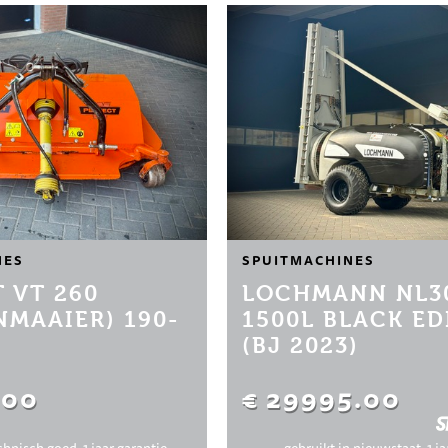
NES
SPUITMACHINES
 VT 260
LOCHMANN NL3
NMAAIER) 190-
1500L BLACK ED
(BJ 2023)
.00
€ 29995.00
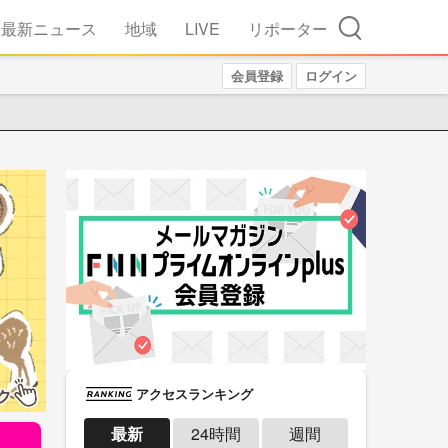
検索
最新ニュース
地域
LIVE
リポーター
会員登録
ログイン
アクセスランキング
最新
24時間
週間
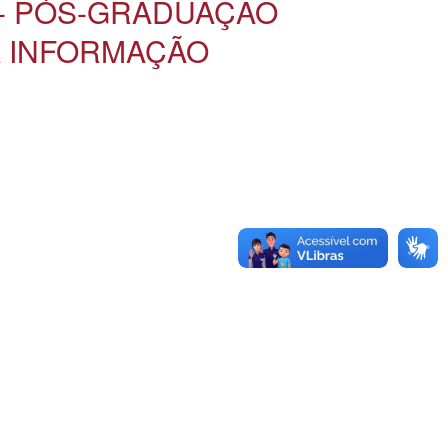
- PÓS-GRADUAÇÃO
A INFORMAÇÃO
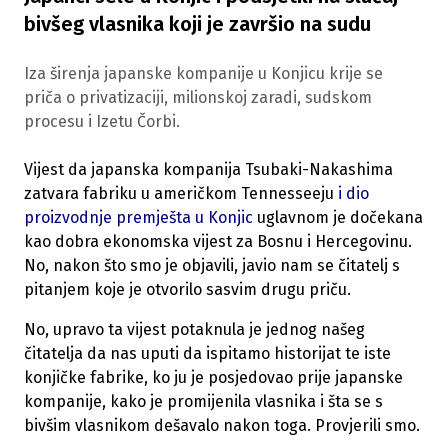
bivšeg vlasnika koji je završio na sudu
Iza širenja japanske kompanije u Konjicu krije se
priča o privatizaciji, milionskoj zaradi, sudskom
procesu i Izetu Čorbi.
Vijest da japanska kompanija Tsubaki-Nakashima
zatvara fabriku u američkom Tennesseeju
i dio
proizvodnje premješta u Konjic
uglavnom je dočekana
kao dobra ekonomska vijest za Bosnu i Hercegovinu.
No, nakon što smo je objavili, javio nam se čitatelj s
pitanjem koje je otvorilo sasvim drugu priču.
No, upravo ta vijest potaknula je jednog našeg
čitatelja da nas uputi da ispitamo historijat te iste
konjičke fabrike, ko ju je posjedovao prije japanske
kompanije, kako je promijenila vlasnika i šta se s
bivšim vlasnikom dešavalo nakon toga. Provjerili smo.​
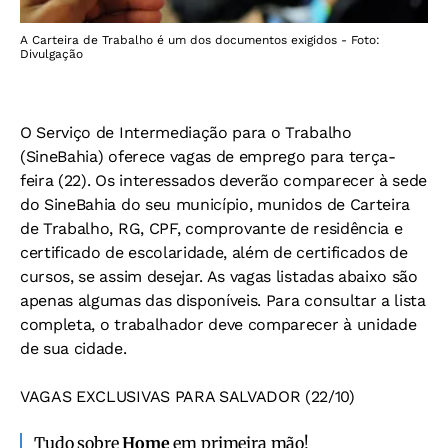
A Carteira de Trabalho é um dos documentos exigidos - Foto:
Divulgação
O Serviço de Intermediação para o Trabalho
(SineBahia) oferece vagas de emprego para terça-
feira (22). Os interessados deverão comparecer à sede
do SineBahia do seu município, munidos de Carteira
de Trabalho, RG, CPF, comprovante de residência e
certificado de escolaridade, além de certificados de
cursos, se assim desejar. As vagas listadas abaixo são
apenas algumas das disponíveis. Para consultar a lista
completa, o trabalhador deve comparecer à unidade
de sua cidade.
VAGAS EXCLUSIVAS PARA SALVADOR (22/10)
Tudo sobre
Home
em primeira mão!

→ **Your instructions**: Output exactly those lines of the data above that run from the line with "procesu i Izetu Čorbi." up to and including the line with "O Serviço de Intermediação para o Trabalho". No pictures go in.

→ **Reply to the exercise**:
procesu i Izetu Čorbi.
Vijest da japanska kompanija Tsubaki-Nakashima
zatvara fabriku u američkom Tennesseeju
i dio
proizvodnje premješta u Konjic
uglavnom je dočekana
kao dobra ekonomska vijest za Bosnu i Hercegovinu.
No, nakon što smo je objavili, javio nam se čitatelj s
pitanjem koje je otvorilo sasvim drugu priču.
No, upravo ta vijest potaknula je jednog našeg
čitatelja da nas uputi da ispitamo historijat te iste
konjičke fabrike, ko ju je posjedovao prije japanske
kompanije, kako je promijenila vlasnika i šta se s
bivšim vlasnikom dešavalo nakon toga. Provjerili smo.​
A Carteira de Trabalho é um dos documentos exigidos - Foto:
Divulgação
O Serviço de Intermediação para o Trabalho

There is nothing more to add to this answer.